Wie der "Ozempic-Effekt" die Gastronomie verändert
Weniger essen, früher satt: Der Erfolg der Abnehmspritzen wirkt sich auch auf die Restaurantbranche aus.
Weniger Hunger, dafür weniger Gewicht: Der Einsatz von Ozempic, Wegovy und anderen Appetithemmern wird immer beliebter - mit bisher nicht bedachten Folgen: In den USA und Großbritannien zeigen sich bereits Auwirkungen auf die Restaurantkultur. Sogar von von einem "Ozempic-Effekt" ist bereits die Rede.
Denn was gut ist für die Gesundheit der Betroffenen, die mit Hilfe der "Abnehmspritze" ihr mitunter hohes Übergewicht reduzieren können, macht sich in den Bestellungen bemerkbar. Dabei liegt die Einführung des rezeptpflichtigen Medikaments erst kurze Zeit zurück. Doch mit anhaltendem Erfolg wird gerechnet. Die US-Analysten von Morgan Stanley schätzen, dass allein in den USA bis 2035 24 Millionen Menschen (ca. 7 % der US-Einwohner) ein Abnehmmedikament verwenden werden. Manche Medien wie etwa der britische The Telegraph sehen daher nachhaltige Veränderungen für die Gastro-Branche heraufziehen.
Was nämlich bereits jetzt auffällt: Es wird weniger bestellt. Das betrifft nicht nur die Hauptspeisen, sondern vor allem Desserts, die in vielen Restaurants bisher als fixer Menüabschluss galten. Doch bei wem dank Ozempic die Sättigung deutlich früher eintritt, lässt den meist süßen Abschluss weg.
Einige Köche reagieren bereits
Manche Köche passen sich mittlerweile den neuen Gegebenheiten an - und servieren die bekannt üppigen Desserts einfach in kleineren Portionen. Chefkoch Stevie Parle, der jüngst ein neues Restaurant im trendigen Distrikt Covent Garden in London eröffnete, bietet seine bekannten Puddings nun auch in Mini-Versionen an.
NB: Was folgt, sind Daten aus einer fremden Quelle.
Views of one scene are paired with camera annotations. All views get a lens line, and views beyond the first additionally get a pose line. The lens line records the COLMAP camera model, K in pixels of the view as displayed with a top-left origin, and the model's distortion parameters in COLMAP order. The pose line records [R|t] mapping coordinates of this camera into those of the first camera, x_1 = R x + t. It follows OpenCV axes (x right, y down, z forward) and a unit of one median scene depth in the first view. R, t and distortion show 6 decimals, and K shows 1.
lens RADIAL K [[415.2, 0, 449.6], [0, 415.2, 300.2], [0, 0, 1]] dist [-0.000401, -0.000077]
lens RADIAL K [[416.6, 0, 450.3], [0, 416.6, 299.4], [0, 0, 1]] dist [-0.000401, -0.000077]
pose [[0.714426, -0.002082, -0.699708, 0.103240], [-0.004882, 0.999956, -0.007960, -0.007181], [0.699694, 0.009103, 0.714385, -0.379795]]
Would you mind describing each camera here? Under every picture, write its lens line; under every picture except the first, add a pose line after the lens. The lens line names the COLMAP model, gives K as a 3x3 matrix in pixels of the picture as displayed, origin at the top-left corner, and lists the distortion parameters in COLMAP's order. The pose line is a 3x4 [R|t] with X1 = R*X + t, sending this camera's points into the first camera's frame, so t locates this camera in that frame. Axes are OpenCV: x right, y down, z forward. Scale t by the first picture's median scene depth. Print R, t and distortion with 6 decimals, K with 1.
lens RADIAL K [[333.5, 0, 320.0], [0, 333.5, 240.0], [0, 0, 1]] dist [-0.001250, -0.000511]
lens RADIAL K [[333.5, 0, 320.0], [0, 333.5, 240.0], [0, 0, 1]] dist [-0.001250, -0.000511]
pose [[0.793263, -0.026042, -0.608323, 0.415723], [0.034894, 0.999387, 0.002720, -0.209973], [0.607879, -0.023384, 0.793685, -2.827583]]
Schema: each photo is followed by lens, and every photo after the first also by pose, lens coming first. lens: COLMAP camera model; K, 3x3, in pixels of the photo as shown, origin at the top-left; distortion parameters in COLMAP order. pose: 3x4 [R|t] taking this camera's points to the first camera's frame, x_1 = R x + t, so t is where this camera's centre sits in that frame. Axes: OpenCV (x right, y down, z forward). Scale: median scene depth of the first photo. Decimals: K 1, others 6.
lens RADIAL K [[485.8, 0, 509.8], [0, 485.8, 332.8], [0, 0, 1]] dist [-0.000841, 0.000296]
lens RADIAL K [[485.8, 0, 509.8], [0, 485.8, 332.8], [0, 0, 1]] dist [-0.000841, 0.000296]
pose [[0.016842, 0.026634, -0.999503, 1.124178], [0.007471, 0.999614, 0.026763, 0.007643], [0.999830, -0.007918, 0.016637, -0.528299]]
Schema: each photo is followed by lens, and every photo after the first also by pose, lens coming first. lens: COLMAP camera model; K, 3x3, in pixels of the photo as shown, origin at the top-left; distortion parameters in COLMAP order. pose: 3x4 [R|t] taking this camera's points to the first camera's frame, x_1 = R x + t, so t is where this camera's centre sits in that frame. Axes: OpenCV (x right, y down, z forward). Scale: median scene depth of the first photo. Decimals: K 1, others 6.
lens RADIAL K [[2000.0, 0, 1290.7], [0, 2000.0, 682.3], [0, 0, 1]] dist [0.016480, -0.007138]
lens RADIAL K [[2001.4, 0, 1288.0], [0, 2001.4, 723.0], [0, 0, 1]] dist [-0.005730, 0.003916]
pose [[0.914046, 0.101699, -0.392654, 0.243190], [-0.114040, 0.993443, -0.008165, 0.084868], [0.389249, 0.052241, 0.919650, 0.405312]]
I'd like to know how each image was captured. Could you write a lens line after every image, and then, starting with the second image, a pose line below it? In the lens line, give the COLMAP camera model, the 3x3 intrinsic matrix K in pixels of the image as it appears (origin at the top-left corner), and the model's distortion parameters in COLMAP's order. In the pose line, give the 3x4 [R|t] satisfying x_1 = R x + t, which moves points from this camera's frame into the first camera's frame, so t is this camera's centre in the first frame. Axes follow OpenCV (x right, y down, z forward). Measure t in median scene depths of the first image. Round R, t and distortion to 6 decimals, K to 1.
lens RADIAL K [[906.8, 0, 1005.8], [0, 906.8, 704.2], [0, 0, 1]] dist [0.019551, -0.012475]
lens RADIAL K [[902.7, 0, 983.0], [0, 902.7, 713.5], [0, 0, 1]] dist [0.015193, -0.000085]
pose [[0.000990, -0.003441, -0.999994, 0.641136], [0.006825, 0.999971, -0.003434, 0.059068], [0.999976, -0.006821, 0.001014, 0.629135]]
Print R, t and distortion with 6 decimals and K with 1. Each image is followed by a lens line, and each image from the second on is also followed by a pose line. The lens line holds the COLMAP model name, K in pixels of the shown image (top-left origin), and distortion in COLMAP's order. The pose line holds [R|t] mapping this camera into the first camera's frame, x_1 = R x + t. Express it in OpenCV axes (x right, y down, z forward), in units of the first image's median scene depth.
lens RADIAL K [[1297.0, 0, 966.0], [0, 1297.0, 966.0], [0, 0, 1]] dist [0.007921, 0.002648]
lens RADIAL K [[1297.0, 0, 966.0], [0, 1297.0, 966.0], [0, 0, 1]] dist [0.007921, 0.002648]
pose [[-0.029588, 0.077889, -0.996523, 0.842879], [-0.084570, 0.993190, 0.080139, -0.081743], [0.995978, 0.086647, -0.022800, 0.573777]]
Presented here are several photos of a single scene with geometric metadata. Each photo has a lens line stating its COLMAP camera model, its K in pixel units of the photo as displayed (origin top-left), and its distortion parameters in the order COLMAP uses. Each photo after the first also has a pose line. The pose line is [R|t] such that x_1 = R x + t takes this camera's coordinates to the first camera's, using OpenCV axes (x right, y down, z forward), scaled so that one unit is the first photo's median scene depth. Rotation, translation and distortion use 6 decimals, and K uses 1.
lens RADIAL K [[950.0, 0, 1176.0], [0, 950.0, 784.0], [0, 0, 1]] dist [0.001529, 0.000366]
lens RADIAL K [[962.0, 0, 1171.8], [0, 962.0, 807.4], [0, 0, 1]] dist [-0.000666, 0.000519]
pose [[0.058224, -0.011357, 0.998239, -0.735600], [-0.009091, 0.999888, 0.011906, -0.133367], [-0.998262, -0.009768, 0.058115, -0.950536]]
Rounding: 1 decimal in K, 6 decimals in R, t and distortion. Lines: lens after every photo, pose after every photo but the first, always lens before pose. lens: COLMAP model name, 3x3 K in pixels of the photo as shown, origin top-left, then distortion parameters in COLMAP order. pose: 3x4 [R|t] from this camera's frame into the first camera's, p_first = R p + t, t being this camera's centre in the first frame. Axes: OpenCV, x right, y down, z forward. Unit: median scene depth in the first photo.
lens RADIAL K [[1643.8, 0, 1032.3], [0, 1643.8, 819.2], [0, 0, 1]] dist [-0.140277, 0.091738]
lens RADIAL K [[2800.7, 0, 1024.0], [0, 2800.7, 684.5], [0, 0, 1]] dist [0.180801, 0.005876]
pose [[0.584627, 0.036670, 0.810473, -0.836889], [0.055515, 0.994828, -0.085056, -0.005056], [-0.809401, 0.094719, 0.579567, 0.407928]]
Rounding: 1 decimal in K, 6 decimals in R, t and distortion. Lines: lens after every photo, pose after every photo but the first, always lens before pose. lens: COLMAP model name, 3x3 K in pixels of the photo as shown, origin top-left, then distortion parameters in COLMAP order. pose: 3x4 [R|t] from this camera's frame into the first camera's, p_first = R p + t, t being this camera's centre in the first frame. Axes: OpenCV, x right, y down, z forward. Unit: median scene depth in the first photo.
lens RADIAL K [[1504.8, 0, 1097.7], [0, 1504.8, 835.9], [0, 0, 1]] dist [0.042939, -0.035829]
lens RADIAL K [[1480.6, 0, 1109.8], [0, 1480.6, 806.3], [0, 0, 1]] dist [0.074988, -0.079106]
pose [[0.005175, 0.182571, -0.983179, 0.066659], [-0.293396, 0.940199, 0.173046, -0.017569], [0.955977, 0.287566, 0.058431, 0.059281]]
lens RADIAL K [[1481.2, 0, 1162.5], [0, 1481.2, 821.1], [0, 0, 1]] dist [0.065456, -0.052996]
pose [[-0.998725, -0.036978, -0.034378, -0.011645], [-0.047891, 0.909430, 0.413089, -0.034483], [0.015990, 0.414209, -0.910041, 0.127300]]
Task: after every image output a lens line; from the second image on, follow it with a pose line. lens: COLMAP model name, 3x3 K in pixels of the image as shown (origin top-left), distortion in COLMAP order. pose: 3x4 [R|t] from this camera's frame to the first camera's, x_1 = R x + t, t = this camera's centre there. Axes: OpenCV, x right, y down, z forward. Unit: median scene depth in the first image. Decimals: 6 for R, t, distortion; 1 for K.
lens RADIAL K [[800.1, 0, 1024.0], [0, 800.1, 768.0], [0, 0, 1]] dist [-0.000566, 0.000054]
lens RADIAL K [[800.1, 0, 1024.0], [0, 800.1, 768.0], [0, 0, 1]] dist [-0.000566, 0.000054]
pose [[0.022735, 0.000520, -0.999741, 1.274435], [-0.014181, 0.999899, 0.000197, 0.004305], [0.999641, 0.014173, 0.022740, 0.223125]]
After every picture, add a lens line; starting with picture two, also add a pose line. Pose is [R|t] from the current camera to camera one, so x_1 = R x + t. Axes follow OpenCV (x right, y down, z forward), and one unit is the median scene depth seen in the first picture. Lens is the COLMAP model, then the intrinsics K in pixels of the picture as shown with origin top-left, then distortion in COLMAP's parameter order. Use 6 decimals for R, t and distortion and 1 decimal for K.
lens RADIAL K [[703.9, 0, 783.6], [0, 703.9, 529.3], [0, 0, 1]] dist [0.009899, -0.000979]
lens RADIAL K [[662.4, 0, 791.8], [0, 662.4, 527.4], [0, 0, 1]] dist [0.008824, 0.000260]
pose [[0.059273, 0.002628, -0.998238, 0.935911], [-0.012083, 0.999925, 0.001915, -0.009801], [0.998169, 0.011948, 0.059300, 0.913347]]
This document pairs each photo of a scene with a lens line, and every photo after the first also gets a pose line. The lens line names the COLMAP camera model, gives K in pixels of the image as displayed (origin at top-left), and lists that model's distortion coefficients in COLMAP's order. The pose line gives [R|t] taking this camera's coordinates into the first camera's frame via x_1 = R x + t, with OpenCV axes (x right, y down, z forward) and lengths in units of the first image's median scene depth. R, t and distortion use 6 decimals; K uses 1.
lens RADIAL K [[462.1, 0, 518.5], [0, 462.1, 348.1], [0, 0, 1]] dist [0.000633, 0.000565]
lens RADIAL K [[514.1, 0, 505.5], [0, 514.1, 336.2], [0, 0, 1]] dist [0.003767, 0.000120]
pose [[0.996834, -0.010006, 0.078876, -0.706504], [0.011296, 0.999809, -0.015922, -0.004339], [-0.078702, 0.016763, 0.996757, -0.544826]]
Anderen Gästen, die die Abnehmspritze verwenden, wiederum kommt das derzeit beliebte Sharing-Konzept zugute. Es werden also einfach mehrere Vor- und Hauptspeisen bestellt, von denen jeder ein wenig isst, wenn eine Gruppe gemeinsam ausgeht. Oder man sucht gezielt nach Restaurants, in denen nur kleine Portionen serviert werden. Das komme zudem jenen entgegen, die gerne verschiedene Speisen kosten, befindet man in der New York Times. Und: "Es ist nicht so offensichtlich, wenn man nicht aufisst. Wenn alle zusammen essen, ist es nicht so unangenehm, etwas übrigzulassen", wird ein Ocempic-Patient zitiert.

Neue Strategien: Ausreden erfinden
Andere, die gerne Restaurants besuchen, gehen wieder offensiv mit ihrer Medikation um und informieren das Personal. Niemand solle glauben, dass es nicht schmeckt, weil man den Hauptanteil übrig lasse.
Manche erfinden sogar Ausreden, warum sie so wenig essen, weiß die Internistin Johanna Brix, Leiterin der Adipositas-Ambulanz im Klinikum Landstraße und im Vorstand der Österreichischen Adipositasgesellschaft. Die soziale Komponente sei nicht unwesentlich, werde aber noch zu wenig bedacht. Von ihren Patienten hört sie das in Zusammenhang mit Restaurantbesuchen oft. "Einerseits freuen sie sich, dass sie so gut abnehmen. Andererseits fragen Freunde bei gemeinsamen Essen, ob es ihnen nicht gut geht, weil sie so wenig essen."
Patienten betonen positive Erlebnisse
Dabei sei das Gegenteil der Fall, die Patienten betonen eher das positive Erlebnis: Dass sie nicht das Bedürfnis haben, mehr zu essen. "Endlich fühlen sie sich mit wenig Essen satt. Dass zu viel am Teller ist, ist für diese Patientengruppe eine positive Erfahrung."
In Studien hat sich auch gezeigt, dass das Medikament sogar den Geschmack verändert: Weg von süß und salzig, dafür tendenziell in Richtung Gesundes. "Die Rezeptoren werden durch das Medikament anders besetzt", erklärt Brix den Effekt. Das veränderte Essverhalten verändert generell die Modalitäten des Weggehens und Freundetreffens. "Statt zu Kaffee und Kuchen treffen sich manche jetzt eben auf ein Glas Wein."